Directive européenne relative au temps de travail
fixe les seuils minimaux de l'UE en matière de temps de travail : une semaine de travail moyenne de 48 heures (sur des périodes de référence), 11 heures de repos quotidien, un jour de repos hebdomadaire, un congé annuel payé d'au moins quatre semaines et des limites relatives au travail de nuit. La jurisprudence a ajouté l'obligation d'enregistrer objectivement le temps de travail : les simples politiques ne suffisent plus.
La conformité à l'ère des feuilles de temps
L'arrêt de la CJUE relatif à l'enregistrement du temps de travail oblige les États membres à exiger un enregistrement objectif et fiable du temps de travail — transposé avec certaines variations (les décisions allemandes mettent l'accent sur les obligations de documentation ; l'Espagne impose la tenue de registres quotidiens). Pour les employeurs, la solution opérationnelle est simple et efficace : enregistrer le temps de travail de tout le monde, y compris le personnel sous contrat de confiance et les télétravailleurs, avec des exceptions uniquement lorsque la législation nationale autorise véritablement des dérogations en matière d'autonomie.

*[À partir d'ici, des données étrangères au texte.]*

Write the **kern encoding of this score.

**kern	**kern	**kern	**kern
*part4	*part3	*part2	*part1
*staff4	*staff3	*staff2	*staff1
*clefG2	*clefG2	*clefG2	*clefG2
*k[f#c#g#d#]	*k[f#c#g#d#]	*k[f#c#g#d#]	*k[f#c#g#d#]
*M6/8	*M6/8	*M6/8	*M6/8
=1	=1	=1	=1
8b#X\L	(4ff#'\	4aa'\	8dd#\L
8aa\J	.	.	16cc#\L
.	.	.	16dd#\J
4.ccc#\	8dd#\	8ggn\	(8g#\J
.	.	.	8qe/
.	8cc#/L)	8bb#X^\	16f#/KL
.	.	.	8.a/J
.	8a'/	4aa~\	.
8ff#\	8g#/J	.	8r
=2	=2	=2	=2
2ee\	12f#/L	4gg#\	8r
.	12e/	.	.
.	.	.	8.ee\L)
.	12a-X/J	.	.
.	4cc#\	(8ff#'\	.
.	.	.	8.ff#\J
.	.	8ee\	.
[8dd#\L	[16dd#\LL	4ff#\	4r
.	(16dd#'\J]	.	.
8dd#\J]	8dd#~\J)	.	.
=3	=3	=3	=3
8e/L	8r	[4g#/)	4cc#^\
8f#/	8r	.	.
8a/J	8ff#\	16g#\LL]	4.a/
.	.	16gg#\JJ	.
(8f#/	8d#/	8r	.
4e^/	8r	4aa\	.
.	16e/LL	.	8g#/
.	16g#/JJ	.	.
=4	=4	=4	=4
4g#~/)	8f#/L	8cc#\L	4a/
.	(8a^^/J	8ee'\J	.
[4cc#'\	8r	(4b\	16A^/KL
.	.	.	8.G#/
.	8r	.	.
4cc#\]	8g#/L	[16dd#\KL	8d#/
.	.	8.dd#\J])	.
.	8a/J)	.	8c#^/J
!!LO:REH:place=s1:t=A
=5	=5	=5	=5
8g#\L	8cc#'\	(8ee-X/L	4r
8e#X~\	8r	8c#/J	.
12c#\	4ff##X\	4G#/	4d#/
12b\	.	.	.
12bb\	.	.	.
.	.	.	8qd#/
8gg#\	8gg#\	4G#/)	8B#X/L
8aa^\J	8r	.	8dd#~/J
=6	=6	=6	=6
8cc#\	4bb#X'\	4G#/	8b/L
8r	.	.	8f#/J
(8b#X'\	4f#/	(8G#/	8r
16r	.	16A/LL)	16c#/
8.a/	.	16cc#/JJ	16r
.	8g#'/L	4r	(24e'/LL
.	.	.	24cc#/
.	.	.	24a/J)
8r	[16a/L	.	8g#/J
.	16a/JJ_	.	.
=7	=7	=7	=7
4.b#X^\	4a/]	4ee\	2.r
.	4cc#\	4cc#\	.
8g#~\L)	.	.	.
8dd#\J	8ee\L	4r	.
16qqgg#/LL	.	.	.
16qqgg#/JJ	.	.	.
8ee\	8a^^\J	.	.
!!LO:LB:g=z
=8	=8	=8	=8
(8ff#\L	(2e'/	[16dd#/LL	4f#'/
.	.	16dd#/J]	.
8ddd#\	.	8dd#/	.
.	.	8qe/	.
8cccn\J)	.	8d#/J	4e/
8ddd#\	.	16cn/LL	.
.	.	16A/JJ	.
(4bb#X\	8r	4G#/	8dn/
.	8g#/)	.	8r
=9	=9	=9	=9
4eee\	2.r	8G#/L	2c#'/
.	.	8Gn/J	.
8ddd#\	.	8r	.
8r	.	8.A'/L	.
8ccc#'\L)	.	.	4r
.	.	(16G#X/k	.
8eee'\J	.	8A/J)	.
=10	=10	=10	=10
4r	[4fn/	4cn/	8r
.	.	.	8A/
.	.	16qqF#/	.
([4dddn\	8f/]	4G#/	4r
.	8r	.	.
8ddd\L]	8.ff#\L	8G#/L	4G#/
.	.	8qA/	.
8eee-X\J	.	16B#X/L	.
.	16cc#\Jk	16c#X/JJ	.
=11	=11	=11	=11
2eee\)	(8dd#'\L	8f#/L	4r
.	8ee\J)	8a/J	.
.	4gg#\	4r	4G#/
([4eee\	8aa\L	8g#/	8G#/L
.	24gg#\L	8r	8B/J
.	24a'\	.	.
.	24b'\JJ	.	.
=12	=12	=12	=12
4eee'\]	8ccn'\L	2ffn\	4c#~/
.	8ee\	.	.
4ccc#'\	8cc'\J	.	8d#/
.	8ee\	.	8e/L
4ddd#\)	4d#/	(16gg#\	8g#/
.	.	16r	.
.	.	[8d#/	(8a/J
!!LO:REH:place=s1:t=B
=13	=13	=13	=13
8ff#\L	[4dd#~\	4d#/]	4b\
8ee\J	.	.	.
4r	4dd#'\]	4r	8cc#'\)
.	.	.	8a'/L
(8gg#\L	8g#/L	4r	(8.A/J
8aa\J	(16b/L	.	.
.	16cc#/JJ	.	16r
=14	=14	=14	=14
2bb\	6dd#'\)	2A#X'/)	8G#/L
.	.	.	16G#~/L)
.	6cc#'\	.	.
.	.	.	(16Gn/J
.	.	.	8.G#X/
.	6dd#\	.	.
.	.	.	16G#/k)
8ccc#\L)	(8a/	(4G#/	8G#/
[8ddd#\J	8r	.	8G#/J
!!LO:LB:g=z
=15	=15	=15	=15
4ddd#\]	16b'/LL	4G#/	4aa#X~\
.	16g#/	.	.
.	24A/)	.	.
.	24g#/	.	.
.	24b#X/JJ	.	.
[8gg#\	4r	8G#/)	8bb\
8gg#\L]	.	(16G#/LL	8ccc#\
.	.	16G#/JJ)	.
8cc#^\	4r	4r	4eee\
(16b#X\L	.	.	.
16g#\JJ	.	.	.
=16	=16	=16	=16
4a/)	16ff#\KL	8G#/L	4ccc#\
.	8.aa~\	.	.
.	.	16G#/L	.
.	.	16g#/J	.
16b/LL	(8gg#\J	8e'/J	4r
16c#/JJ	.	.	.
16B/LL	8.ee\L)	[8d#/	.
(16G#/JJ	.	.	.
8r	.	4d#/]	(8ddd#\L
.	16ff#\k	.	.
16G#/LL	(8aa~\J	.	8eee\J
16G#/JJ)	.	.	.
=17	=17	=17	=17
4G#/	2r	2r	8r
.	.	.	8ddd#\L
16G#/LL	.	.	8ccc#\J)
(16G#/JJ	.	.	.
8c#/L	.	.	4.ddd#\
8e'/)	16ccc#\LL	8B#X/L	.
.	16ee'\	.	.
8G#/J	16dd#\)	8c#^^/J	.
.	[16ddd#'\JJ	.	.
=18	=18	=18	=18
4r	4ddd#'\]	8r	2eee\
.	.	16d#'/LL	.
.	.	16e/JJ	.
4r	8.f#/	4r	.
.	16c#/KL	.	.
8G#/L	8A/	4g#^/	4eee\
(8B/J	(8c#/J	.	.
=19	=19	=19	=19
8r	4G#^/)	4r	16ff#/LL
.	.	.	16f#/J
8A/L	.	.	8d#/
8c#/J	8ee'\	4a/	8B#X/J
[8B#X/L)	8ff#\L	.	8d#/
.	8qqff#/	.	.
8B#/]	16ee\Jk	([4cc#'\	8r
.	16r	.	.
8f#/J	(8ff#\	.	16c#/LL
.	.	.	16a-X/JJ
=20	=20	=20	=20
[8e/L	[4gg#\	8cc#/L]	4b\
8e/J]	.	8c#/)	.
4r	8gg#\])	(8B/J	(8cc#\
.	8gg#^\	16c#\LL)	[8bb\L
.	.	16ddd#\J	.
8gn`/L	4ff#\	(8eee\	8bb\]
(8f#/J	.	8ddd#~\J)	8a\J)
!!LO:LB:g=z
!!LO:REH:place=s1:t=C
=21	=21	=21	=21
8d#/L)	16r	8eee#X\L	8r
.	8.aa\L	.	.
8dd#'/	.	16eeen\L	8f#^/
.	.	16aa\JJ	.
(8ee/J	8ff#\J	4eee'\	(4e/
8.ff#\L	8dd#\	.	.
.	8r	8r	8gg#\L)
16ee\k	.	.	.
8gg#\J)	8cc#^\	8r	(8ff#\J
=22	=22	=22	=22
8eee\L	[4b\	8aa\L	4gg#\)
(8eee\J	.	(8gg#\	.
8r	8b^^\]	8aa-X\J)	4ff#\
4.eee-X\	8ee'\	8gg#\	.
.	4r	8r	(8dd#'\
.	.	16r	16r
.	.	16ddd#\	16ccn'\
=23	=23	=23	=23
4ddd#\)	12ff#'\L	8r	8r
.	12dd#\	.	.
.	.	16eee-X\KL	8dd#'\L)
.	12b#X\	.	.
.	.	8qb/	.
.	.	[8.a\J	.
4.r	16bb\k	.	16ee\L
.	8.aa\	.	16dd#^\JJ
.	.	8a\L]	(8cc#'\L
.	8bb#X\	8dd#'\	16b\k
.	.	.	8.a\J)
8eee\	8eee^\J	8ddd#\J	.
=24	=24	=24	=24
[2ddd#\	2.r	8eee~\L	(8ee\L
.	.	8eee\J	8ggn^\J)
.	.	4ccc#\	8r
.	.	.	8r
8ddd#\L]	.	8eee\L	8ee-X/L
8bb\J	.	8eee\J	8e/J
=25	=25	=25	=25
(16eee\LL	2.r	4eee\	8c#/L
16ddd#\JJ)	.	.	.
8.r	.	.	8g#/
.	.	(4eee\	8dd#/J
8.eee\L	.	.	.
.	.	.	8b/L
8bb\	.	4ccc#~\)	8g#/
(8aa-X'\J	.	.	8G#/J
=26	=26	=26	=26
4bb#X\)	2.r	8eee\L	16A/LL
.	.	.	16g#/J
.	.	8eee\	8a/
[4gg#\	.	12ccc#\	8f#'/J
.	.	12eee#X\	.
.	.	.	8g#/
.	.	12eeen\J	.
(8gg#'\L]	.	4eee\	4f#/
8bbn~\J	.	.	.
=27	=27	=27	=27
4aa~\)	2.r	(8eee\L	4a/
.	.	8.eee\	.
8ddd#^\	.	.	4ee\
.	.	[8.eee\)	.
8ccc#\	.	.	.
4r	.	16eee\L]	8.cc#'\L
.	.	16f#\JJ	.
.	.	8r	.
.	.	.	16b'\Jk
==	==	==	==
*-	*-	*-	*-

Il existe certes des dérogations — le droit individuel de retrait de 48 heures, à l’anglaise, subsiste dans certains régimes, tandis que d’autres prévoient des exemptions pour les travailleurs autonomes — mais les règles en matière de repos et les seuils minimaux de congés restent applicables quoi qu’il en soit. Le télétravail modifie les modalités, mais pas les obligations.
FAQ
La limite de 48 heures s'applique-t-elle par contrat ou par personne ?
En principe, par personne — les emplois multiples sont cumulés dans les relevés de plusieurs États membres, et les employeurs qui tirent sciemment profit de montants dépassant les limites fixées partagent la responsabilité. Les politiques relatives aux emplois secondaires et les déclarations constituent le moyen de contrôle concret.
Les cadres sont-ils exemptés des règles relatives au temps de travail ?
Seuls les décideurs véritablement autonomes relevant de dérogations nationales strictement définies sont concernés — les intitulés de poste ne constituent pas une exception. Les « exemptions pour cadres » appliquées à tort apparaissent dans les demandes de paiement rétroactif des heures supplémentaires et des temps de repos non pris ; la classification doit se fonder sur l'autonomie réelle, et non sur l'organigramme.